At the peak of Maunakea, among some of the most advanced astronomical tools in the world, the W. M. Keck Observatory operates twin telescopes, each weighing 300 tons and operating ten-meter mirrors. Visible from HPA’s campus on any clear day, they are rarely seen up close by lay-people. Yet on a frigid day last March, Brianna Ryan ’19 made the trek to 14,000 feet, her toes freezing in the sub-zero temperatures and a hard hat on her head as protection from the falling ice that accompanied high winds. This adventure was a culmination of her work as an intern for Keck, an opportunity made possible through HPA. “If it weren’t for HPA,” she says, “I wouldn’t be the budding scientist I am today.”
Born and raised on Kauai, Ryan attended a small town high school that didn’t focus on college preparation. By the end of freshman year, she maxed-out the curriculum, having taken high school classes since seventh grade. A friend encouraged Ryan to look into HPA, and after a tour she was, she explains, “in love”—not only with the possibilities for studying advanced math and physics but also with the HPA Energy Lab.

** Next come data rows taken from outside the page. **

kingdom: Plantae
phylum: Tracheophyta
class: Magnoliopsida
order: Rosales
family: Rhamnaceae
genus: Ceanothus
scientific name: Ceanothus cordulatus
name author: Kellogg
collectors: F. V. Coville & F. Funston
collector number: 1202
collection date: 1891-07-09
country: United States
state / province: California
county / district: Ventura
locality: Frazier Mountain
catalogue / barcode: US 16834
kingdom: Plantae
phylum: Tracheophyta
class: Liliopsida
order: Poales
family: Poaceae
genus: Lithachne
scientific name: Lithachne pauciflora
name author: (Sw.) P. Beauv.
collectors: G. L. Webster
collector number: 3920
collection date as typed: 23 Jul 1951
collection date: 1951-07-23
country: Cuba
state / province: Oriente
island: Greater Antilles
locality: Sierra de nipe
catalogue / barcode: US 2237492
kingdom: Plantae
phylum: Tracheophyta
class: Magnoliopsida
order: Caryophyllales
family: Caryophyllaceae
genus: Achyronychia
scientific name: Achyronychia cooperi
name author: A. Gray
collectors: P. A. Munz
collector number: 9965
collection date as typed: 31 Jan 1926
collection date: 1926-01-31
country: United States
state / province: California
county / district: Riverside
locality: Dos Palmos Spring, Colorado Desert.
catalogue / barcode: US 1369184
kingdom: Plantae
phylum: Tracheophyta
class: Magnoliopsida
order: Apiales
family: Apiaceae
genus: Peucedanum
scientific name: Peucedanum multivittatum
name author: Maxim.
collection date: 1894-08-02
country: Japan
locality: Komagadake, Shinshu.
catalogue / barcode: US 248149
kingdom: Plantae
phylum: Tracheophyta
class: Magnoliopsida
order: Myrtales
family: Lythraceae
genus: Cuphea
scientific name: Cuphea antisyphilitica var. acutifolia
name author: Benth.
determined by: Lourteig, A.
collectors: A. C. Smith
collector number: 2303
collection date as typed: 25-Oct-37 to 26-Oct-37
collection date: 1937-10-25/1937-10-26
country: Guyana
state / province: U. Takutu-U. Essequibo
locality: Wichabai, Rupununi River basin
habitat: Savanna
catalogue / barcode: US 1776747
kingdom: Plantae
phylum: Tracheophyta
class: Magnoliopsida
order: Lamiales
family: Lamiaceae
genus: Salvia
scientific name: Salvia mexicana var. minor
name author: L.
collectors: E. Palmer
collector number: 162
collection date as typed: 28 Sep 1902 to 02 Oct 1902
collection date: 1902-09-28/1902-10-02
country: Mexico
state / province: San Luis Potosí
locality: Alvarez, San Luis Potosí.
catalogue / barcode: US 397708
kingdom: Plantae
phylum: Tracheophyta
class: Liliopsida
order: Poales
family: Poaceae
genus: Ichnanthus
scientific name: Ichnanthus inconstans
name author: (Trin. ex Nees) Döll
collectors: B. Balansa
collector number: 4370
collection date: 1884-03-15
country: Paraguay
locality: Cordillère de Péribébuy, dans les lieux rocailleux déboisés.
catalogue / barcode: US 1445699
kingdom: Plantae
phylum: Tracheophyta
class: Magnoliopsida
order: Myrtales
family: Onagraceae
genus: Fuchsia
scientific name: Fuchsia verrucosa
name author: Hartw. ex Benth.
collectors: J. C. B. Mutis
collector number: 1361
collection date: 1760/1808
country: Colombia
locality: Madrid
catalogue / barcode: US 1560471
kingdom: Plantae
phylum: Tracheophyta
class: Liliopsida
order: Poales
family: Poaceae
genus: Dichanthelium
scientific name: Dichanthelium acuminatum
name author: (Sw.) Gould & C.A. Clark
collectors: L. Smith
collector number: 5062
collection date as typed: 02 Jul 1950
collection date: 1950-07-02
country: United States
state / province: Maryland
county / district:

If it weren’t for HPA, I wouldn’t be the budding scientist I am today.”
As a sophomore, Ryan jumped right into upper-level courses at HPA, including Multivariable Calculus, English 11 Honors, and AP Physics C. She began ISR (Independent Science Research) at the E-Lab, working on her idea for a particle physics website geared toward high school students and joining other student projects, including the Hi-SEAS Mars simulation on Maunaloa (for which the E-Lab monitors data) and an exploration of inter-space settlements.
However, Ryan’s most exciting research opportunity occurred when she was selected as a Keck Observatory intern in the fall of 2018. Now, on top of an already demanding course-load, Ryan spends about 10 hours a week at Keck’s offices in Waimea, with another six hours of her own time focused on independently analyzing data or coding.
Ryan’s project with Keck involves some impressive, high-level research: developing programs to enable computers to analyze light (spectral data) from embedded stellar clusters, which are often clouds of gas full of active star formation. In layman’s terms, she is looking at the birth of stars. Brianna works with Python, a common coding language for STEM, creating a platform for data reduction for MOSFIRE, an infrared detector. Her most challenging bit of coding involved creating a method for reading spectral data for a particular type of star—longslit, A0 stars—and using it to subtract Earth’s atmosphere from the rest of the data. This research will move forward our understanding of how stars are formed.
Her experience with Keck won’t necessarily end once she leaves HPA. This fall, Ryan is off to MIT, but she will remain part of her project’s final stages. “It would be nice,” she says modestly, to not only have her name on the final published paper when this work goes public but more importantly see her work come to fruition. In future, she has her own questions and theories about embedded clusters that she’d like to answer. “It’s incredibly exciting,” she says, “to be part of creating new knowledge, generating information that other people, even future high school students, will one day use and study.”